---- Kutipan Dokumen
Organisasi pada dasarnya seperti sebuah gunung. Makin tinggi posisinya, makin jauh jarak pandangannya. Jika di kaki gunung kita hanya dapat memandang 1 kilometer ke depan, di puncak gunung kita bisa memandang 20 kilometer ke depan. Di kaki ‘gunung organisasi’ para karyawan hanya dapat memandang 1 tahun ke depan, pimpinan puncak harus dapat memandang 10 atau 20 tahun ke depan. Para karyawan di kaki gunung berkutat dengan masalah teknis operasional, para pimpinan di puncak gunung berkutat dengan visi dan masalah-masalah strategis.
Bisa dikatakan tidak ada yang meramalkan kalau beberapa tahun kemudian Jack Welch malah menambah jauh lebih banyak pekerjanya dibanding yang dikeluarkan. Jika sebelumnya dia tidak melakukan phk, mungkin justru dikemudian hari harus mengeluarkan lebih banyak lagi pekerja.
Jack Welch dan Musashi: perjuangan hidup dan mati
Bagian kedua dan ketiga sarat dengan strategi perubahan mendasar yang dilakukan secara total, layaknya perjuangan antara hidup dan mati. Membaca bagian ini seakan membaca kisah Mushasi dalam versi yang lain. Miyamoto Musashi, tokoh Jepang legendaris yang termasyhur di seluruh dunia sebagai master pedang, pencari kesempurnaan spiritual, dan penulis Kitab Lima Lingkaran. Suatu gambaran memukau seorang pemberani bertekad baja. Sang samurai radikal bergulat dengan gagasan-gagasan filosofis dan spiritual yang tetap relevan sampai sekarang. Buku mushasi membentuk sifat dasar manajemen Jepang yang dikenal dengan PDCA-nya, dalam dasar nilai bushido terus menerus melakukan perbaikan dengan belajar dari waktu yang sudah lewat.
--------
---- Catatan yang Ditampilkan
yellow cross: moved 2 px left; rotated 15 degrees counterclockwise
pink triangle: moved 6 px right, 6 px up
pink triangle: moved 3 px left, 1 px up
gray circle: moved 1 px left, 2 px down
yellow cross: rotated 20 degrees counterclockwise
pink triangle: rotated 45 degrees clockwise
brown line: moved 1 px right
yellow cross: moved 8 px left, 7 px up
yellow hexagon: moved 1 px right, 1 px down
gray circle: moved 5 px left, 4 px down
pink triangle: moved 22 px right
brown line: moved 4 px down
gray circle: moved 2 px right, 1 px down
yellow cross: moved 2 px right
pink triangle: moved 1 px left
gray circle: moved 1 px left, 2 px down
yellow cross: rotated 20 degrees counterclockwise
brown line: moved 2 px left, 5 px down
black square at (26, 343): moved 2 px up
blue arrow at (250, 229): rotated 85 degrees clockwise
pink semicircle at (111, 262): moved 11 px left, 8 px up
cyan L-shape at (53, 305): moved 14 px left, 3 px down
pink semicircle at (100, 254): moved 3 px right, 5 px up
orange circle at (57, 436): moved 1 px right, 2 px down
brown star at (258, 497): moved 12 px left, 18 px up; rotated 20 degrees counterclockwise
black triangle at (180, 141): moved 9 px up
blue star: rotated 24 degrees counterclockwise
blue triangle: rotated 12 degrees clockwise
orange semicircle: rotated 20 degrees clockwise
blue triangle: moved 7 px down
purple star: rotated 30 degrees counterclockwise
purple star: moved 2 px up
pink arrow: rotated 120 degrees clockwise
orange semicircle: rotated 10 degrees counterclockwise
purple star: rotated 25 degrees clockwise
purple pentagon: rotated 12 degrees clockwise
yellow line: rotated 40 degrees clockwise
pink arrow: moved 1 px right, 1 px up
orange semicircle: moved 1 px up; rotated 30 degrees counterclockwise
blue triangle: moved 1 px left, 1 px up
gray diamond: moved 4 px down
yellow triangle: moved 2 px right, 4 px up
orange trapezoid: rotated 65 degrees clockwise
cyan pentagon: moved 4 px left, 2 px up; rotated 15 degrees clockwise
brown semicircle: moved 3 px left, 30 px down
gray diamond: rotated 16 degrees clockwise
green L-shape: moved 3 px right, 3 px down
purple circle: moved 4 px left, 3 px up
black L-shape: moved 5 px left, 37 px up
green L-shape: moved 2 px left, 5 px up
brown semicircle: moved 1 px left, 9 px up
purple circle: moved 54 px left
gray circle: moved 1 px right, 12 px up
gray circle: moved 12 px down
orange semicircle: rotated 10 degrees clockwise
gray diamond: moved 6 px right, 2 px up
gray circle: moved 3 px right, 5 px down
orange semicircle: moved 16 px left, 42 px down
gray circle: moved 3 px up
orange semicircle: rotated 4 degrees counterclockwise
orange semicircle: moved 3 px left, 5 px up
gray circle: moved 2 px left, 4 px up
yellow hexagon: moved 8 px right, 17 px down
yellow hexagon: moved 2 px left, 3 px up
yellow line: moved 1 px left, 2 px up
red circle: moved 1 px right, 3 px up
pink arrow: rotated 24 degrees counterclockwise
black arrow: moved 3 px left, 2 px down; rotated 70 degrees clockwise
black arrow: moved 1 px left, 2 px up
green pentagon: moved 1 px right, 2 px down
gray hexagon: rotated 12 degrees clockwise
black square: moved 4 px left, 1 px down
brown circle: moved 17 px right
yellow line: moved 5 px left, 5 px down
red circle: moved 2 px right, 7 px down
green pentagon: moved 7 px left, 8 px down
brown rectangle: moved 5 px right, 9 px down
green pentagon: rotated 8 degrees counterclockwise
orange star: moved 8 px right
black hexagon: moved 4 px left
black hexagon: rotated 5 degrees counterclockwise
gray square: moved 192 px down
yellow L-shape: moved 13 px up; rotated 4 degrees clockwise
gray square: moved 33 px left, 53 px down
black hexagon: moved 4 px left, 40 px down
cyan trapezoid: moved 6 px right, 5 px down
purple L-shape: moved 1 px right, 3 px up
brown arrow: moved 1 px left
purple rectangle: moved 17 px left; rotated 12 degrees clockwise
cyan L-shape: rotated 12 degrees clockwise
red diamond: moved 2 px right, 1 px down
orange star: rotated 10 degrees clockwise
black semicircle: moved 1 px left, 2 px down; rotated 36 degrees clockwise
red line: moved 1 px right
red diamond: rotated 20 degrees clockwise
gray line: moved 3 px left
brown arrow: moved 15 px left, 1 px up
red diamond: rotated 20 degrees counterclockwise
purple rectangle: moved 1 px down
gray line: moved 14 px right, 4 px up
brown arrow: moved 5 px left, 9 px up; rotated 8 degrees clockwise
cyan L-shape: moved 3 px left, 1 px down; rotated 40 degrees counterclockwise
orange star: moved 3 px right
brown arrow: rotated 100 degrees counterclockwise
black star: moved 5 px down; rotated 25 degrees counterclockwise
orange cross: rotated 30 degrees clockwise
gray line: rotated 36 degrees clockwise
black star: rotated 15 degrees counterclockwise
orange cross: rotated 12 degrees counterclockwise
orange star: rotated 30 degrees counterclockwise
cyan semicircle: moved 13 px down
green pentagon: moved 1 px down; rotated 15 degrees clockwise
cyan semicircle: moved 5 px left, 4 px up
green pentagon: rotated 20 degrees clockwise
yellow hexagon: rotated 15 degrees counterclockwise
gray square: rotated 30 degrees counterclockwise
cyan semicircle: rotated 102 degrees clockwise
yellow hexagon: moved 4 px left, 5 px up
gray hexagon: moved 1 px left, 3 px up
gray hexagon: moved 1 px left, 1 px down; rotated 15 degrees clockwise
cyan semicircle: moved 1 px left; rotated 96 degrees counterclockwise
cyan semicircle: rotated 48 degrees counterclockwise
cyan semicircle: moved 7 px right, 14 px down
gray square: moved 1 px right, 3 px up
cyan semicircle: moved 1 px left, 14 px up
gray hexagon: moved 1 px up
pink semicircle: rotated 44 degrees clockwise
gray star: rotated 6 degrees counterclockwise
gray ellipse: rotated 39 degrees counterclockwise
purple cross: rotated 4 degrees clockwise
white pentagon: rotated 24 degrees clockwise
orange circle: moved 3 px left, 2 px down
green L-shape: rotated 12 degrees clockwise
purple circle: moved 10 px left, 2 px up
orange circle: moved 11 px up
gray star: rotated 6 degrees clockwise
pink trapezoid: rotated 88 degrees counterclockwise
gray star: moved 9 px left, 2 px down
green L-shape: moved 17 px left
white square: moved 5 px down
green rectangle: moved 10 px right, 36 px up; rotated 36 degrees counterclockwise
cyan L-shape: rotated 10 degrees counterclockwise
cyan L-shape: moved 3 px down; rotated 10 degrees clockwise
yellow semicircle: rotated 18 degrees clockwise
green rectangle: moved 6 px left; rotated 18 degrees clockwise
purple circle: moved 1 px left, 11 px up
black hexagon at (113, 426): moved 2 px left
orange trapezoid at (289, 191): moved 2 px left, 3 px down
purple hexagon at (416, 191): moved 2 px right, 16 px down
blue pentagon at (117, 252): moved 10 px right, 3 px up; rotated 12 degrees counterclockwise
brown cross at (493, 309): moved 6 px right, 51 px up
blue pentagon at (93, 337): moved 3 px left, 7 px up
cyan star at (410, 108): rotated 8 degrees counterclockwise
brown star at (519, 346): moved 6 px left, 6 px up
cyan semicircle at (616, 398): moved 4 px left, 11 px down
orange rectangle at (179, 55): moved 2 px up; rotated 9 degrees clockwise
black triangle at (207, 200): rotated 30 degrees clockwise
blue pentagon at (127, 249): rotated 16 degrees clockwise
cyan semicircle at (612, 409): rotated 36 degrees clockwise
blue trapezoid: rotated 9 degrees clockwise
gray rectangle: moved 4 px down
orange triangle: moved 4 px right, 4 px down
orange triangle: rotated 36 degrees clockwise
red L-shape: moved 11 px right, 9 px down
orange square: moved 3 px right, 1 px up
--------
§ **Daftar Tugas**
A. Tuliskan ulang bagian kutipan dokumen tentang organisasi, Jack Welch, dan Musashi, dimulai dari kata-kata "Bisa dikatakan tidak" dan berhenti setelah kata-kata "banyak lagi pekerja.".
B. Sebutkan semua sebutan yang membuat Miyamoto Musashi termasyhur di seluruh dunia menurut kutipan dokumen.

§ **Jawaban Tugas**
A.
Bisa dikatakan tidak ada yang meramalkan kalau beberapa tahun kemudian Jack Welch malah menambah jauh lebih banyak pekerjanya dibanding yang dikeluarkan. Jika sebelumnya dia tidak melakukan phk, mungkin justru dikemudian hari harus mengeluarkan lebih banyak lagi pekerja.

B.
- master pedang
- pencari kesempurnaan spiritual
- penulis Kitab Lima Lingkaran